Modern-day fridges work on the basic principle of gas compression, and thus require large amounts of electricity to operate. The same applies to air conditioners, which require a great amount of current to reduce or increase temperature. But a new class of refrigerating devices may soon replace them, one that would require 20 to 30 percent less electricity, and would operate without ozone-depleting chemicals or other greenhouse gases. In short, the new machines could work on the principle of magnetic refrigeration.

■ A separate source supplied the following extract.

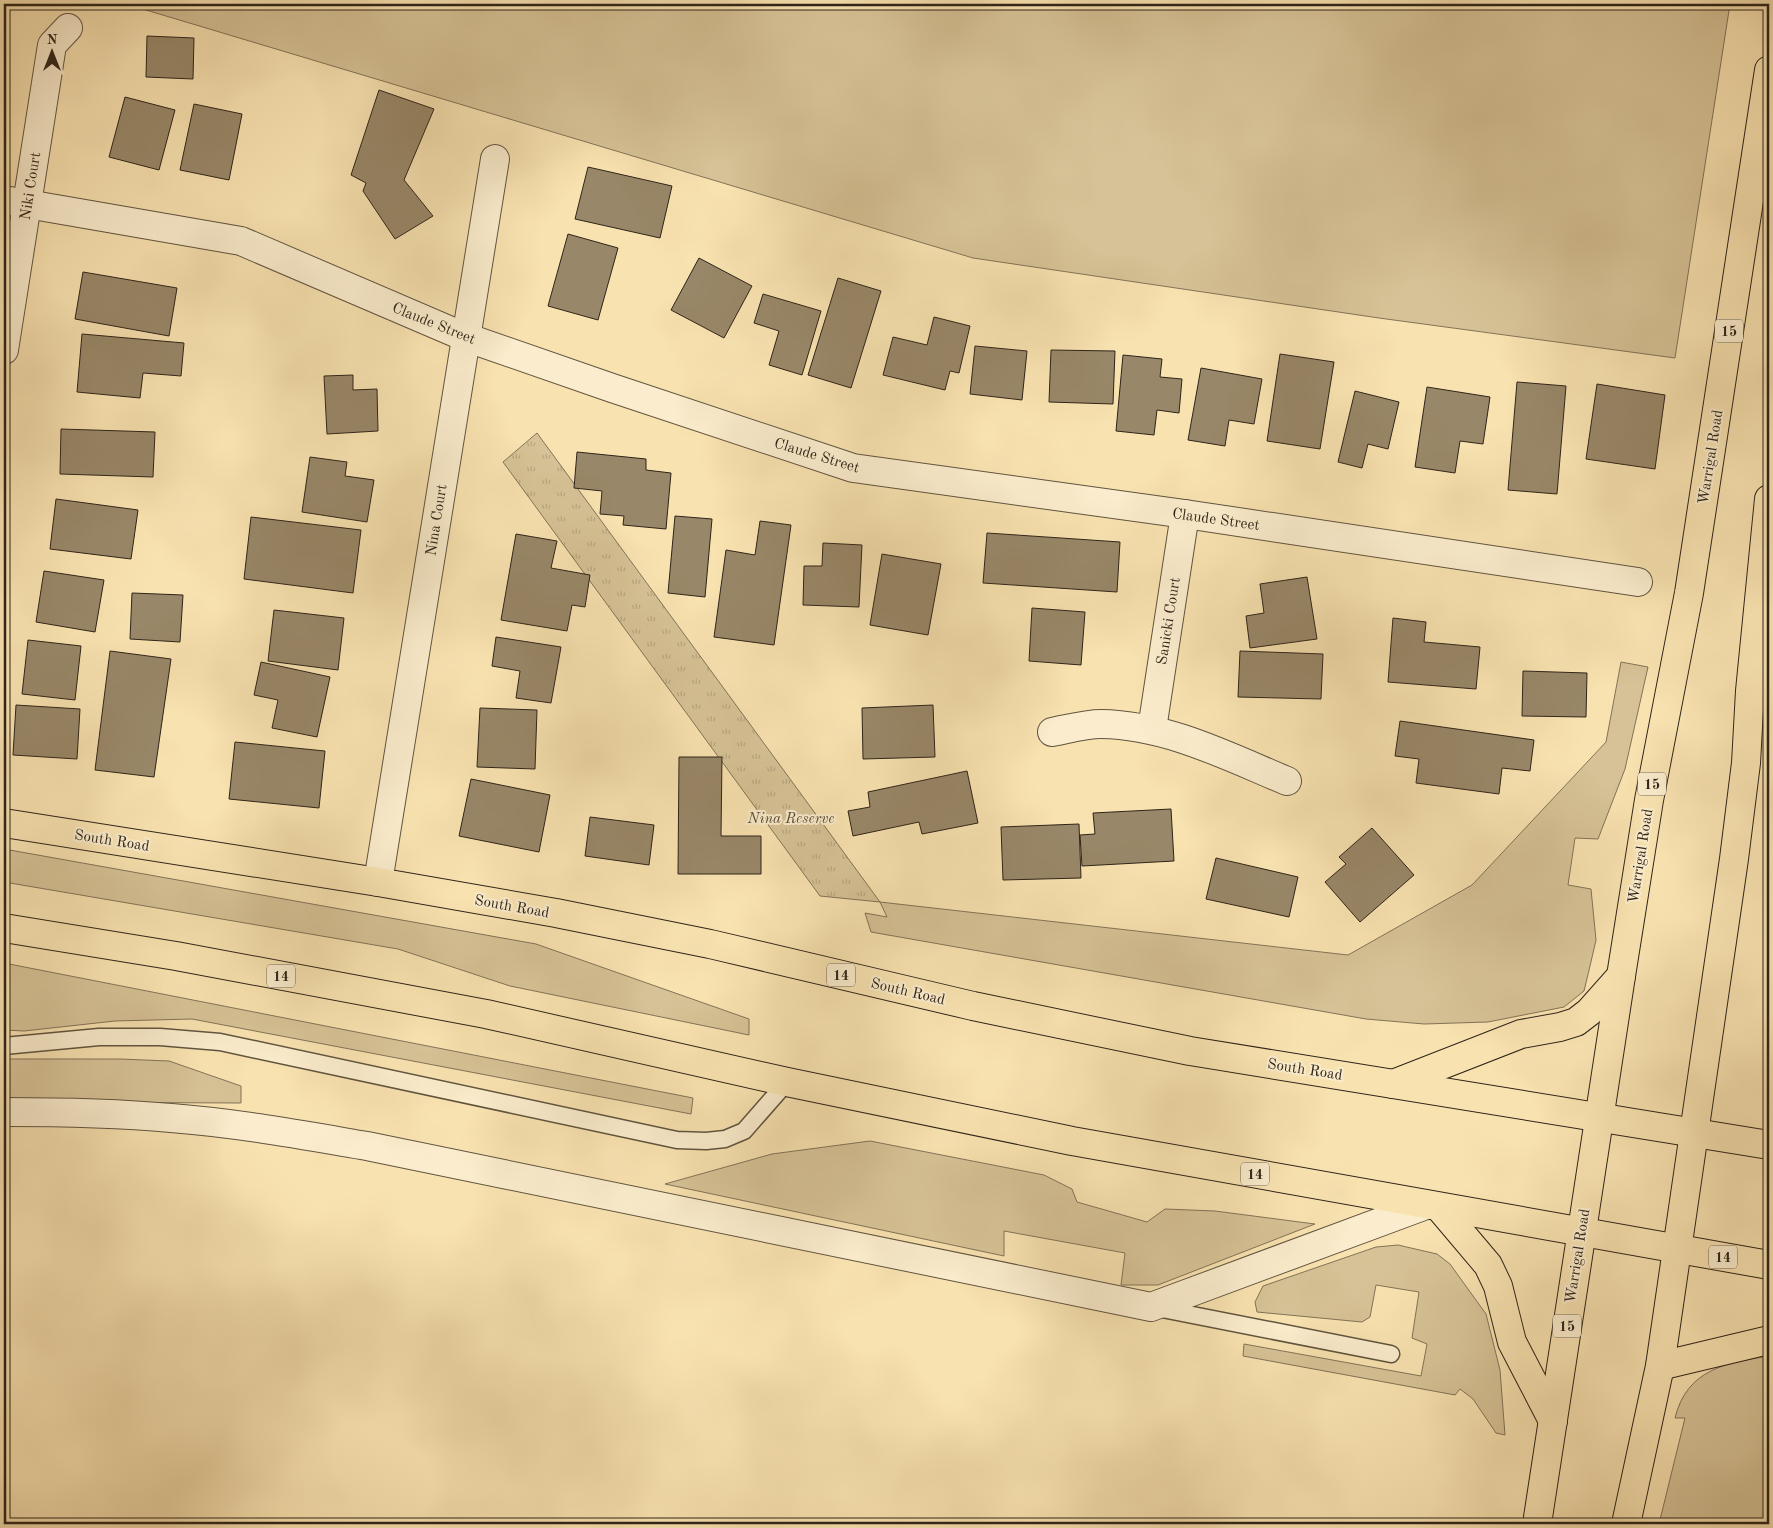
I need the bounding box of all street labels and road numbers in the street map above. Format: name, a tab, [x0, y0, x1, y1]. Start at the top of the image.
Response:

This means that the instruments would no longer use gas compressors to generate cold air inside them, but that they would virtually surround a layer of magnetic materials (most likely metallic alloys) with a strong magnetic field. Applying such a magnetic field would undoubtedly heat the material, which would then be cooled using nothing but water. Once the metallic alloys reach their average temperature, the magnetic field is removed, which generates a further cooling reaction in the alloys. Experts at the Imperial College London (ICL) are currently working on ways of refining these processes for commercial applications.
“We found that the structure of crystals in different metals directly affects how dramatically they heat up and cool down when a magnetic field is applied and removed. This is an exciting discovery, because it means we may one day be able to tailor-make a material from the 'bottom up,' starting with the microstructure, so it ticks all the boxes required to run a magnetic fridge. This is vitally important because finding a low-energy alternative to the fridges and air conditioning systems in our homes and work places is vital for cutting our carbon emissions and tackling climate change,” ICL Department of Phsyics Professor Lesley Cohen said.
Cohen has been one of the authors of a new scientific paper detailing the technique, published in last month's issue of the journal Physical Review B. Funds for the new research were provided by the Engineering and Physical Sciences Research Council (EPSRC). The results revealed that it was, in fact, the crystalline structure inside the metal alloys – their microstructure – that gave the materials the properties scientists were searching for.